Bowie Burnt in the Burbs

"Bowie, you've gotta let me in fast. A big hungry wolf is after me," I shouted as I made a dash toward the door of my brother Bowie's new house. Being the true yup-master he didn't stop talking business on the phone until after he opened the screen door and let me in. I mean, come on, being attacked by a monster of a wolf has got to be a higher priority than talking to some suit in the city and arranging nouveau nibbles.

This is how I order things:

  1. Survival
  2. Beer
  3. Hanging out in the mud

Then money is something that happens down near the bottom of the list where you don't mind kissing some Fascist butt, subjugating yourself for enough bucks to buy some leathers and a Harley Hog.

At least Bowie had the decency to offer some beer after he had locked the door behind me. And does he know his beer or what? He brought out a couple of smooth German lagers. I started chugging away, but not fast enough.

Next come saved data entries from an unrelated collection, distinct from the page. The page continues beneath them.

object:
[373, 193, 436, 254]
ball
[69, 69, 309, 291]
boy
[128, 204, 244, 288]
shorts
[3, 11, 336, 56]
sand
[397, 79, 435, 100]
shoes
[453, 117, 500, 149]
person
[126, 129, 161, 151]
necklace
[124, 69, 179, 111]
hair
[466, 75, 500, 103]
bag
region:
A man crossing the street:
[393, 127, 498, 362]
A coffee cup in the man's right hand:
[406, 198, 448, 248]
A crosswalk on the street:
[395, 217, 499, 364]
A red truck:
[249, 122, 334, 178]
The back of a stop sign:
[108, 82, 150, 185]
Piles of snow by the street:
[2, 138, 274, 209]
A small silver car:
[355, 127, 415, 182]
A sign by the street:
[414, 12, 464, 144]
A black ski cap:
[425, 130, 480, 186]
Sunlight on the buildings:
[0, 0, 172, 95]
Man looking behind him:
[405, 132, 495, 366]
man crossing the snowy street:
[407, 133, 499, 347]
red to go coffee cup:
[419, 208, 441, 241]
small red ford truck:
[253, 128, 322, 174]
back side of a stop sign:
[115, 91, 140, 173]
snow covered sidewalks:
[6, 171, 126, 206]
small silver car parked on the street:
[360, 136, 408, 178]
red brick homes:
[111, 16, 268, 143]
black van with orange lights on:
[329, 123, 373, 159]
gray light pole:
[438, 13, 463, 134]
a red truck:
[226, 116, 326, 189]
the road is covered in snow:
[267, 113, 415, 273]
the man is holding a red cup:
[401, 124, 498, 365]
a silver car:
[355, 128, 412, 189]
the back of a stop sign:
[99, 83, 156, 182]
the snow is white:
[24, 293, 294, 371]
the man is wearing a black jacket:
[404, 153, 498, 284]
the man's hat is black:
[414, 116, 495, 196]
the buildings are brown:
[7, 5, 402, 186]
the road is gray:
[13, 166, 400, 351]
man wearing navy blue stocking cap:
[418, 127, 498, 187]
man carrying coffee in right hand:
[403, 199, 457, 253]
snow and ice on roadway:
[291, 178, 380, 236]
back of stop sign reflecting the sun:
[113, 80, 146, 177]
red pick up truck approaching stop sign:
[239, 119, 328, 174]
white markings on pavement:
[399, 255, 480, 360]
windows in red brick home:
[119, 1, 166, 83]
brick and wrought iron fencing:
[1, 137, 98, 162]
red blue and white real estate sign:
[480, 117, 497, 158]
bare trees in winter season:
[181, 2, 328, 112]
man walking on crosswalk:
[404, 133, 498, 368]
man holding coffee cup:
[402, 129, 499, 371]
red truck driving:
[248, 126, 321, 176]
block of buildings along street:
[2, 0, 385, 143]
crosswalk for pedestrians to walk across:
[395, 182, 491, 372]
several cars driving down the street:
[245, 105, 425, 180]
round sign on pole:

A knock came at the door. Bowie, not ready to believe my story, checked the peep hole and totally freaked. He hussled his Gucci's to the home office where I think he meant to call emergency. Instead he made a full demonstration of his home safety hazards by tripping over a tangle of electrical wires and started a fire. The place went up in a flash and the wolf only needed to give a huff without a puff for the walls to crumble into ash.

Now Bowie may be capitalist scum, but you know, I still like having him around. So I grabbed him by the elbow as he stood there stupidly gaping at the remains of his home, and dragged him with me to Zoe's house.